* _Electronic design files_
■ ■ ■

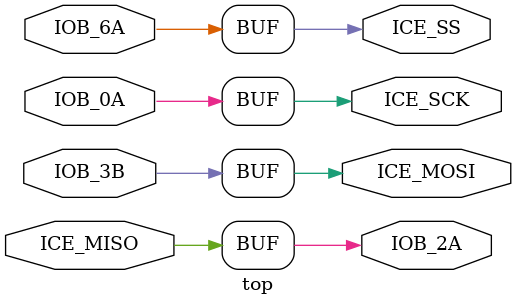
<source format=v>
module top(
    output ICE_SS, ICE_SCK, ICE_MOSI, IOB_2A, input IOB_6A, IOB_0A, IOB_3B, ICE_MISO
);

    assign ICE_SS = IOB_6A;
    assign ICE_SCK = IOB_0A;
    assign ICE_MOSI = IOB_3B;
    assign IOB_2A = ICE_MISO;

endmodule

</source>
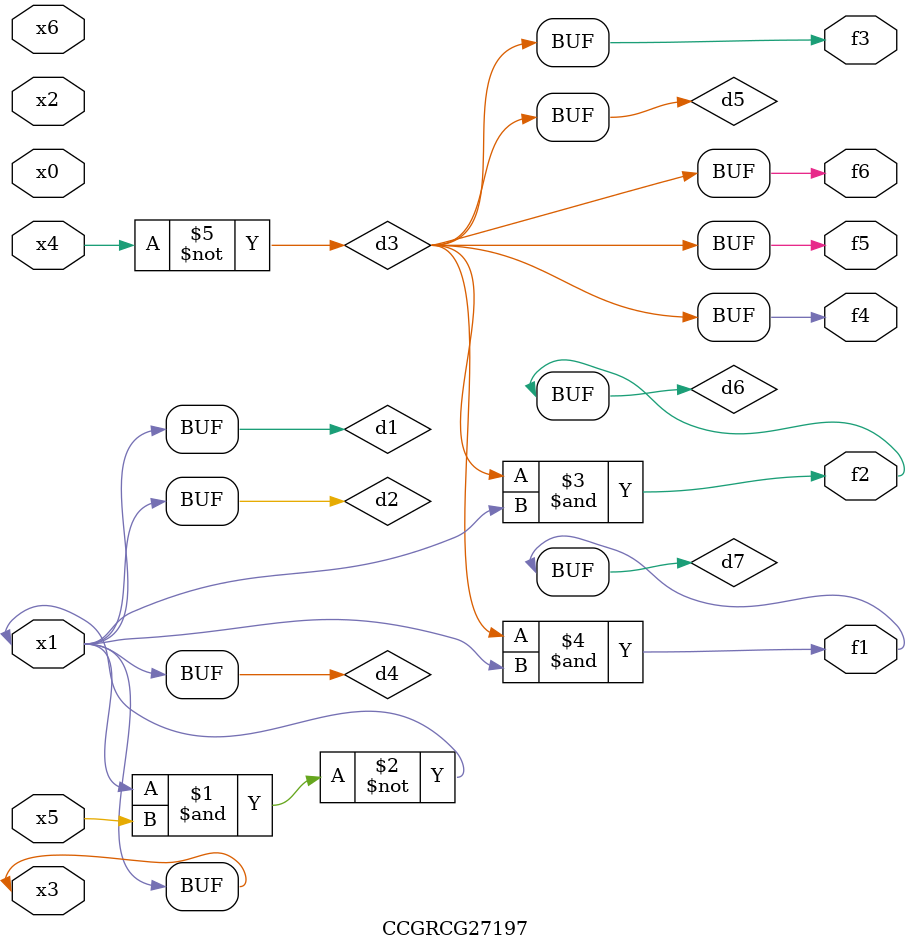
<source format=v>
module CCGRCG27197(
	input x0, x1, x2, x3, x4, x5, x6,
	output f1, f2, f3, f4, f5, f6
);

	wire d1, d2, d3, d4, d5, d6, d7;

	buf (d1, x1, x3);
	nand (d2, x1, x5);
	not (d3, x4);
	buf (d4, d1, d2);
	buf (d5, d3);
	and (d6, d3, d4);
	and (d7, d3, d4);
	assign f1 = d7;
	assign f2 = d6;
	assign f3 = d5;
	assign f4 = d5;
	assign f5 = d5;
	assign f6 = d5;
endmodule

</source>
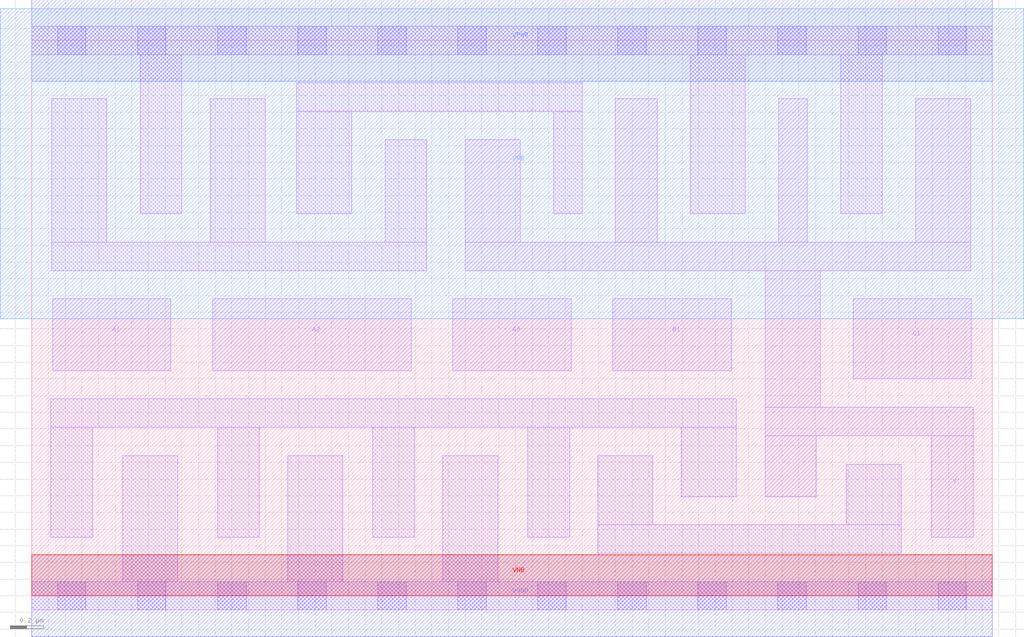
<source format=lef>
# Copyright 2020 The SkyWater PDK Authors
#
# Licensed under the Apache License, Version 2.0 (the "License");
# you may not use this file except in compliance with the License.
# You may obtain a copy of the License at
#
#     https://www.apache.org/licenses/LICENSE-2.0
#
# Unless required by applicable law or agreed to in writing, software
# distributed under the License is distributed on an "AS IS" BASIS,
# WITHOUT WARRANTIES OR CONDITIONS OF ANY KIND, either express or implied.
# See the License for the specific language governing permissions and
# limitations under the License.
#
# SPDX-License-Identifier: Apache-2.0

VERSION 5.7 ;
  NOWIREEXTENSIONATPIN ON ;
  DIVIDERCHAR "/" ;
  BUSBITCHARS "[]" ;
MACRO sky130_fd_sc_hs__o311ai_2
  CLASS CORE ;
  FOREIGN sky130_fd_sc_hs__o311ai_2 ;
  ORIGIN  0.000000  0.000000 ;
  SIZE  5.760000 BY  3.330000 ;
  SYMMETRY X Y ;
  SITE unit ;
  PIN A1
    ANTENNAGATEAREA  0.558000 ;
    DIRECTION INPUT ;
    USE SIGNAL ;
    PORT
      LAYER li1 ;
        RECT 0.125000 1.350000 0.835000 1.780000 ;
    END
  END A1
  PIN A2
    ANTENNAGATEAREA  0.558000 ;
    DIRECTION INPUT ;
    USE SIGNAL ;
    PORT
      LAYER li1 ;
        RECT 1.085000 1.350000 2.275000 1.780000 ;
    END
  END A2
  PIN A3
    ANTENNAGATEAREA  0.558000 ;
    DIRECTION INPUT ;
    USE SIGNAL ;
    PORT
      LAYER li1 ;
        RECT 2.525000 1.350000 3.235000 1.780000 ;
    END
  END A3
  PIN B1
    ANTENNAGATEAREA  0.558000 ;
    DIRECTION INPUT ;
    USE SIGNAL ;
    PORT
      LAYER li1 ;
        RECT 3.485000 1.350000 4.195000 1.780000 ;
    END
  END B1
  PIN C1
    ANTENNAGATEAREA  0.558000 ;
    DIRECTION INPUT ;
    USE SIGNAL ;
    PORT
      LAYER li1 ;
        RECT 4.925000 1.300000 5.635000 1.780000 ;
    END
  END C1
  PIN Y
    ANTENNADIFFAREA  1.754600 ;
    DIRECTION OUTPUT ;
    USE SIGNAL ;
    PORT
      LAYER li1 ;
        RECT 2.600000 1.950000 5.630000 2.120000 ;
        RECT 2.600000 2.120000 2.930000 2.735000 ;
        RECT 3.500000 2.120000 3.750000 2.980000 ;
        RECT 4.400000 0.595000 4.705000 0.960000 ;
        RECT 4.400000 0.960000 5.645000 1.130000 ;
        RECT 4.400000 1.130000 4.730000 1.950000 ;
        RECT 4.480000 2.120000 4.650000 2.980000 ;
        RECT 5.300000 2.120000 5.630000 2.980000 ;
        RECT 5.395000 0.350000 5.645000 0.960000 ;
    END
  END Y
  PIN VGND
    DIRECTION INOUT ;
    USE GROUND ;
    PORT
      LAYER met1 ;
        RECT 0.000000 -0.245000 5.760000 0.245000 ;
    END
  END VGND
  PIN VNB
    DIRECTION INOUT ;
    USE GROUND ;
    PORT
      LAYER pwell ;
        RECT 0.000000 0.000000 5.760000 0.245000 ;
    END
  END VNB
  PIN VPB
    DIRECTION INOUT ;
    USE POWER ;
    PORT
      LAYER nwell ;
        RECT -0.190000 1.660000 5.950000 3.520000 ;
    END
  END VPB
  PIN VPWR
    DIRECTION INOUT ;
    USE POWER ;
    PORT
      LAYER met1 ;
        RECT 0.000000 3.085000 5.760000 3.575000 ;
    END
  END VPWR
  OBS
    LAYER li1 ;
      RECT 0.000000 -0.085000 5.760000 0.085000 ;
      RECT 0.000000  3.245000 5.760000 3.415000 ;
      RECT 0.115000  0.350000 0.365000 1.010000 ;
      RECT 0.115000  1.010000 4.225000 1.180000 ;
      RECT 0.120000  1.950000 2.370000 2.120000 ;
      RECT 0.120000  2.120000 0.450000 2.980000 ;
      RECT 0.545000  0.085000 0.875000 0.840000 ;
      RECT 0.650000  2.290000 0.900000 3.245000 ;
      RECT 1.070000  2.120000 1.400000 2.980000 ;
      RECT 1.115000  0.350000 1.365000 1.010000 ;
      RECT 1.535000  0.085000 1.865000 0.840000 ;
      RECT 1.590000  2.290000 1.920000 2.905000 ;
      RECT 1.590000  2.905000 3.300000 3.075000 ;
      RECT 2.045000  0.350000 2.295000 1.010000 ;
      RECT 2.120000  2.120000 2.370000 2.735000 ;
      RECT 2.465000  0.085000 2.795000 0.840000 ;
      RECT 2.975000  0.350000 3.225000 1.010000 ;
      RECT 3.130000  2.290000 3.300000 2.905000 ;
      RECT 3.395000  0.255000 5.215000 0.425000 ;
      RECT 3.395000  0.425000 3.725000 0.840000 ;
      RECT 3.895000  0.595000 4.225000 1.010000 ;
      RECT 3.950000  2.290000 4.280000 3.245000 ;
      RECT 4.850000  2.290000 5.100000 3.245000 ;
      RECT 4.885000  0.425000 5.215000 0.790000 ;
    LAYER mcon ;
      RECT 0.155000 -0.085000 0.325000 0.085000 ;
      RECT 0.155000  3.245000 0.325000 3.415000 ;
      RECT 0.635000 -0.085000 0.805000 0.085000 ;
      RECT 0.635000  3.245000 0.805000 3.415000 ;
      RECT 1.115000 -0.085000 1.285000 0.085000 ;
      RECT 1.115000  3.245000 1.285000 3.415000 ;
      RECT 1.595000 -0.085000 1.765000 0.085000 ;
      RECT 1.595000  3.245000 1.765000 3.415000 ;
      RECT 2.075000 -0.085000 2.245000 0.085000 ;
      RECT 2.075000  3.245000 2.245000 3.415000 ;
      RECT 2.555000 -0.085000 2.725000 0.085000 ;
      RECT 2.555000  3.245000 2.725000 3.415000 ;
      RECT 3.035000 -0.085000 3.205000 0.085000 ;
      RECT 3.035000  3.245000 3.205000 3.415000 ;
      RECT 3.515000 -0.085000 3.685000 0.085000 ;
      RECT 3.515000  3.245000 3.685000 3.415000 ;
      RECT 3.995000 -0.085000 4.165000 0.085000 ;
      RECT 3.995000  3.245000 4.165000 3.415000 ;
      RECT 4.475000 -0.085000 4.645000 0.085000 ;
      RECT 4.475000  3.245000 4.645000 3.415000 ;
      RECT 4.955000 -0.085000 5.125000 0.085000 ;
      RECT 4.955000  3.245000 5.125000 3.415000 ;
      RECT 5.435000 -0.085000 5.605000 0.085000 ;
      RECT 5.435000  3.245000 5.605000 3.415000 ;
  END
END sky130_fd_sc_hs__o311ai_2
END LIBRARY

</source>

■ ■ ■

Rewrite the data above exactly as given, but omit the images.

* _TASK RESPONSE_
<source format=v>
module top(
    output ICE_SS, ICE_SCK, ICE_MOSI, IOB_2A, input IOB_6A, IOB_0A, IOB_3B, ICE_MISO
);

    assign ICE_SS = IOB_6A;
    assign ICE_SCK = IOB_0A;
    assign ICE_MOSI = IOB_3B;
    assign IOB_2A = ICE_MISO;

endmodule

</source>
<source format=v>
module CCGRCG27197(
	input x0, x1, x2, x3, x4, x5, x6,
	output f1, f2, f3, f4, f5, f6
);

	wire d1, d2, d3, d4, d5, d6, d7;

	buf (d1, x1, x3);
	nand (d2, x1, x5);
	not (d3, x4);
	buf (d4, d1, d2);
	buf (d5, d3);
	and (d6, d3, d4);
	and (d7, d3, d4);
	assign f1 = d7;
	assign f2 = d6;
	assign f3 = d5;
	assign f4 = d5;
	assign f5 = d5;
	assign f6 = d5;
endmodule

</source>
<source format=lef>
# Copyright 2020 The SkyWater PDK Authors
#
# Licensed under the Apache License, Version 2.0 (the "License");
# you may not use this file except in compliance with the License.
# You may obtain a copy of the License at
#
#     https://www.apache.org/licenses/LICENSE-2.0
#
# Unless required by applicable law or agreed to in writing, software
# distributed under the License is distributed on an "AS IS" BASIS,
# WITHOUT WARRANTIES OR CONDITIONS OF ANY KIND, either express or implied.
# See the License for the specific language governing permissions and
# limitations under the License.
#
# SPDX-License-Identifier: Apache-2.0

VERSION 5.7 ;
  NOWIREEXTENSIONATPIN ON ;
  DIVIDERCHAR "/" ;
  BUSBITCHARS "[]" ;
MACRO sky130_fd_sc_hs__o311ai_2
  CLASS CORE ;
  FOREIGN sky130_fd_sc_hs__o311ai_2 ;
  ORIGIN  0.000000  0.000000 ;
  SIZE  5.760000 BY  3.330000 ;
  SYMMETRY X Y ;
  SITE unit ;
  PIN A1
    ANTENNAGATEAREA  0.558000 ;
    DIRECTION INPUT ;
    USE SIGNAL ;
    PORT
      LAYER li1 ;
        RECT 0.125000 1.350000 0.835000 1.780000 ;
    END
  END A1
  PIN A2
    ANTENNAGATEAREA  0.558000 ;
    DIRECTION INPUT ;
    USE SIGNAL ;
    PORT
      LAYER li1 ;
        RECT 1.085000 1.350000 2.275000 1.780000 ;
    END
  END A2
  PIN A3
    ANTENNAGATEAREA  0.558000 ;
    DIRECTION INPUT ;
    USE SIGNAL ;
    PORT
      LAYER li1 ;
        RECT 2.525000 1.350000 3.235000 1.780000 ;
    END
  END A3
  PIN B1
    ANTENNAGATEAREA  0.558000 ;
    DIRECTION INPUT ;
    USE SIGNAL ;
    PORT
      LAYER li1 ;
        RECT 3.485000 1.350000 4.195000 1.780000 ;
    END
  END B1
  PIN C1
    ANTENNAGATEAREA  0.558000 ;
    DIRECTION INPUT ;
    USE SIGNAL ;
    PORT
      LAYER li1 ;
        RECT 4.925000 1.300000 5.635000 1.780000 ;
    END
  END C1
  PIN Y
    ANTENNADIFFAREA  1.754600 ;
    DIRECTION OUTPUT ;
    USE SIGNAL ;
    PORT
      LAYER li1 ;
        RECT 2.600000 1.950000 5.630000 2.120000 ;
        RECT 2.600000 2.120000 2.930000 2.735000 ;
        RECT 3.500000 2.120000 3.750000 2.980000 ;
        RECT 4.400000 0.595000 4.705000 0.960000 ;
        RECT 4.400000 0.960000 5.645000 1.130000 ;
        RECT 4.400000 1.130000 4.730000 1.950000 ;
        RECT 4.480000 2.120000 4.650000 2.980000 ;
        RECT 5.300000 2.120000 5.630000 2.980000 ;
        RECT 5.395000 0.350000 5.645000 0.960000 ;
    END
  END Y
  PIN VGND
    DIRECTION INOUT ;
    USE GROUND ;
    PORT
      LAYER met1 ;
        RECT 0.000000 -0.245000 5.760000 0.245000 ;
    END
  END VGND
  PIN VNB
    DIRECTION INOUT ;
    USE GROUND ;
    PORT
      LAYER pwell ;
        RECT 0.000000 0.000000 5.760000 0.245000 ;
    END
  END VNB
  PIN VPB
    DIRECTION INOUT ;
    USE POWER ;
    PORT
      LAYER nwell ;
        RECT -0.190000 1.660000 5.950000 3.520000 ;
    END
  END VPB
  PIN VPWR
    DIRECTION INOUT ;
    USE POWER ;
    PORT
      LAYER met1 ;
        RECT 0.000000 3.085000 5.760000 3.575000 ;
    END
  END VPWR
  OBS
    LAYER li1 ;
      RECT 0.000000 -0.085000 5.760000 0.085000 ;
      RECT 0.000000  3.245000 5.760000 3.415000 ;
      RECT 0.115000  0.350000 0.365000 1.010000 ;
      RECT 0.115000  1.010000 4.225000 1.180000 ;
      RECT 0.120000  1.950000 2.370000 2.120000 ;
      RECT 0.120000  2.120000 0.450000 2.980000 ;
      RECT 0.545000  0.085000 0.875000 0.840000 ;
      RECT 0.650000  2.290000 0.900000 3.245000 ;
      RECT 1.070000  2.120000 1.400000 2.980000 ;
      RECT 1.115000  0.350000 1.365000 1.010000 ;
      RECT 1.535000  0.085000 1.865000 0.840000 ;
      RECT 1.590000  2.290000 1.920000 2.905000 ;
      RECT 1.590000  2.905000 3.300000 3.075000 ;
      RECT 2.045000  0.350000 2.295000 1.010000 ;
      RECT 2.120000  2.120000 2.370000 2.735000 ;
      RECT 2.465000  0.085000 2.795000 0.840000 ;
      RECT 2.975000  0.350000 3.225000 1.010000 ;
      RECT 3.130000  2.290000 3.300000 2.905000 ;
      RECT 3.395000  0.255000 5.215000 0.425000 ;
      RECT 3.395000  0.425000 3.725000 0.840000 ;
      RECT 3.895000  0.595000 4.225000 1.010000 ;
      RECT 3.950000  2.290000 4.280000 3.245000 ;
      RECT 4.850000  2.290000 5.100000 3.245000 ;
      RECT 4.885000  0.425000 5.215000 0.790000 ;
    LAYER mcon ;
      RECT 0.155000 -0.085000 0.325000 0.085000 ;
      RECT 0.155000  3.245000 0.325000 3.415000 ;
      RECT 0.635000 -0.085000 0.805000 0.085000 ;
      RECT 0.635000  3.245000 0.805000 3.415000 ;
      RECT 1.115000 -0.085000 1.285000 0.085000 ;
      RECT 1.115000  3.245000 1.285000 3.415000 ;
      RECT 1.595000 -0.085000 1.765000 0.085000 ;
      RECT 1.595000  3.245000 1.765000 3.415000 ;
      RECT 2.075000 -0.085000 2.245000 0.085000 ;
      RECT 2.075000  3.245000 2.245000 3.415000 ;
      RECT 2.555000 -0.085000 2.725000 0.085000 ;
      RECT 2.555000  3.245000 2.725000 3.415000 ;
      RECT 3.035000 -0.085000 3.205000 0.085000 ;
      RECT 3.035000  3.245000 3.205000 3.415000 ;
      RECT 3.515000 -0.085000 3.685000 0.085000 ;
      RECT 3.515000  3.245000 3.685000 3.415000 ;
      RECT 3.995000 -0.085000 4.165000 0.085000 ;
      RECT 3.995000  3.245000 4.165000 3.415000 ;
      RECT 4.475000 -0.085000 4.645000 0.085000 ;
      RECT 4.475000  3.245000 4.645000 3.415000 ;
      RECT 4.955000 -0.085000 5.125000 0.085000 ;
      RECT 4.955000  3.245000 5.125000 3.415000 ;
      RECT 5.435000 -0.085000 5.605000 0.085000 ;
      RECT 5.435000  3.245000 5.605000 3.415000 ;
  END
END sky130_fd_sc_hs__o311ai_2
END LIBRARY

</source>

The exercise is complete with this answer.